I have always wondered if there is an advantage to having a builder versed in many materials or a builder that has vast experience in just one?

I would assume a well balanced approach would provide a better understanding of the benefits of each and allow the builder to optimize his chosen material.

On the other hand it could be argued that time working with materials you know longer build with is time lost learning more about the chosen material.

Any thoughts?

Kontact
08-08-2011, 07:59 PM
My personal feeling was that a specialized builder is going to be at the highest level of technique, be it brazing torch, tig welder or vacuum bag.

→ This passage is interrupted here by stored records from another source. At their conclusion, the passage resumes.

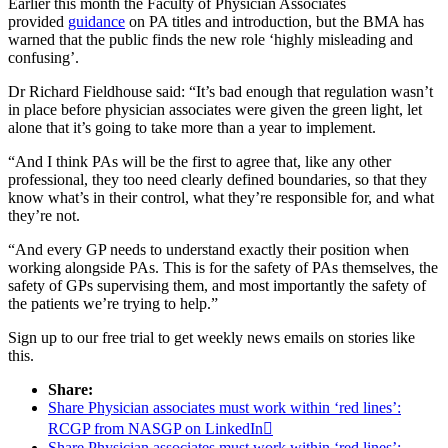
Earlier this month the Faculty of Physician Associates
provided
guidance
on PA titles and introduction, but the BMA has
warned that the public finds the new role ‘highly misleading and
confusing’.
Dr Richard Fieldhouse said: “It’s bad enough that regulation wasn’t
in place before physician associates were given the green light, let
alone that it’s going to take more than a year to implement.
“And I think PAs will be the first to agree that, like any other
professional, they too need clearly defined boundaries, so that they
know what’s in their control, what they’re responsible for, and what
they’re not.
“And every GP needs to understand exactly their position when
working alongside PAs. This is for the safety of PAs themselves, the
safety of GPs supervising them, and most importantly the safety of
the patients we’re trying to help.”
Sign up to our free trial to get weekly news emails on stories like
this.
Share:
Share Physician associates must work within ‘red lines’:
RCGP from NASGP on LinkedIn

Share Physician associates must work within ‘red lines’:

However, I could see a multimaterial builder possibly learning something new from working with one material that they bring back to another - much like artists who work in different mediums do. But I think that might have more application between some materials than others.

If I was looking for a brazed frame or Tig'd Ti, I probably would be most attracted to specialist. Especially as I'm particularly concerned about Ti weld contamination. But that's mostly technique - Merlin did very well with bike guys doing the design and mitering with submarine hull welders doing the welds.

I don't consider Serotta, Seven or IF multimaterial builders - I imagine they have their material specialists. Strong would be a better example.

1centaur
08-08-2011, 08:55 PM
I definitely view Serotta as a multi-material builder, even if the hard-won knowledge is not equally held across the firm. Ben must be an expert at materials comparisons at this point. What he feels in the seat of his pants is an unknown, of course, as e-Richie's comment on his alu Gaulzetti being indistinguishable in ride from any of e-R's steel creations illuminates.

fogrider
08-08-2011, 11:34 PM
here's the thing, you've got a guy like John at Landshark building steel bikes for years and now only building with carbon. then you've got brent steelman that built with steel for many years, experimented with carbon but went back to steel exclusively.

I currently have two steel bikes, a ti, carbon, aluminum and a scandium bike...all great rides. it just depends on the build.

rwsaunders
08-08-2011, 11:55 PM
I don't consider Serotta, Seven or IF multimaterial builders - I imagine they have their material specialists. Strong would be a better example.

Yes they have their material specialists, but I don't understand how you can't consider these companies to be multi-material builders.